The music—no longer confined to the human realm—began to merge with the ISS. The station's technology warped and contorted, as if it too had been assimilated by the all-consuming force. The sound expanded, growing beyond the stars, beyond the very fabric of the universe itself, as the Autechre spread outward, a sentient black hole of glitching, rhythmic chaos.
It devoured stars. It devoured planets. It devoured everything. Time, space, and form were no longer coherent concepts. The Autechre was everywhere, in everything, expanding infinitely. The universe had become its medium, its canvas.
And then, in that endless, consuming sound, Oliver felt his mind dissolve completely. He couldn’t think.
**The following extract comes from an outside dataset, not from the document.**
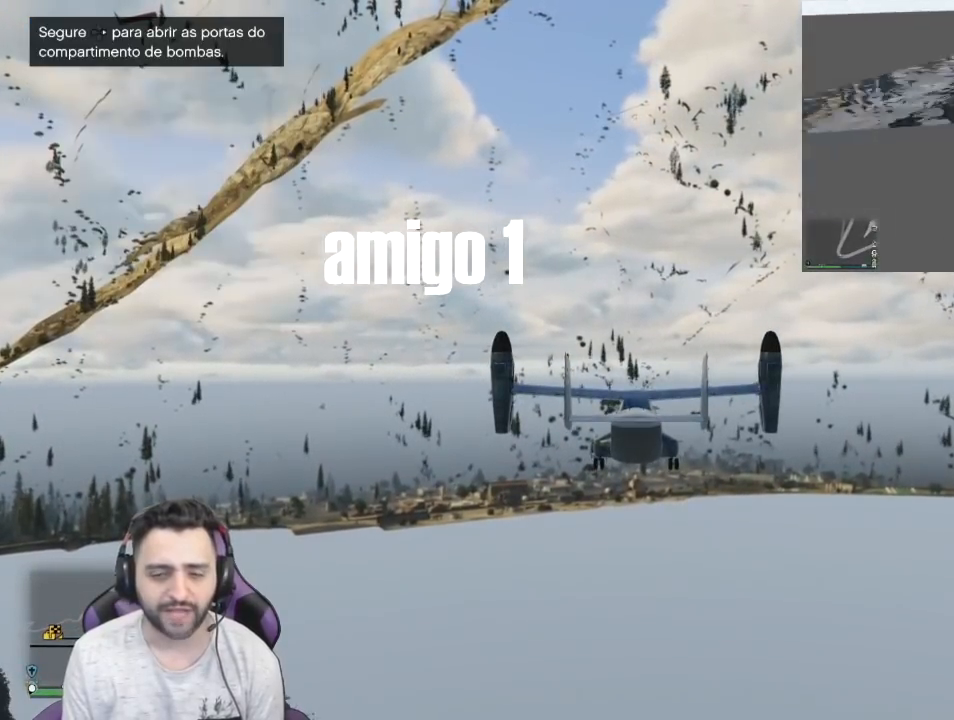
{"buttons": ["R1"], "left_stick": "center", "right_stick": "center", "events": [[467, "R1", "down"]]}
There was no room left for thought—only the infinite, relentless Autechre.
 

The King of Pussy Gettin

Well-known member
I guess maybe it has just never been near as popular in places where I've been in the states so I don't really have any experience (to my knowledge) of being around people on k.
k and c are the main club substances where i live, resulting in an atmosphere so horrendous, i rarely go to rave adjacent events at all anymore. also, the music fucking sucks.
 

0bleak

Well-known member
I'm thinking back now to the last events I attended before moving out of the northwest, but keep in mind I would generally be going to these places alone or with someone that was part of it in some way (like at least one of the performers - generally the only reason I would go since it otherwise feels kind of weird to be virtually the only person around my age there) so it's not like I was rolling deep with a bunch of people I knew that were part of the scene, or that I really knew much of anything of the current state of party drugs in the northwest:
I didn't notice much of anything in the club (or quasi-club) type of spaces that seemed like what people are describing as people on ketamine since almost everyone would either be dancing or standing pretty close to the dancefloor, but there was one event at The Black Lodge that was REALLY packed and had a few groups of people almost setting up their own "spaces" around the perimeter of the club so who knows...
There was one spot that I wouldn't definitely call a club, more like a way too overly packed house party, and so there probably more people milling around outside than inside, but it seems to me that basically everyone was socializing in a normal manner.
OTOH, the "renegades" or "free parties" are the places where I'm starting to question where my general obliviousness to everything made me miss some otherwise big clues if I had known what to look for like where people in what you might call little "camps" - like sometimes with sleeping gear, but the general vibe at these parties still didn't seem that bad so I dunno.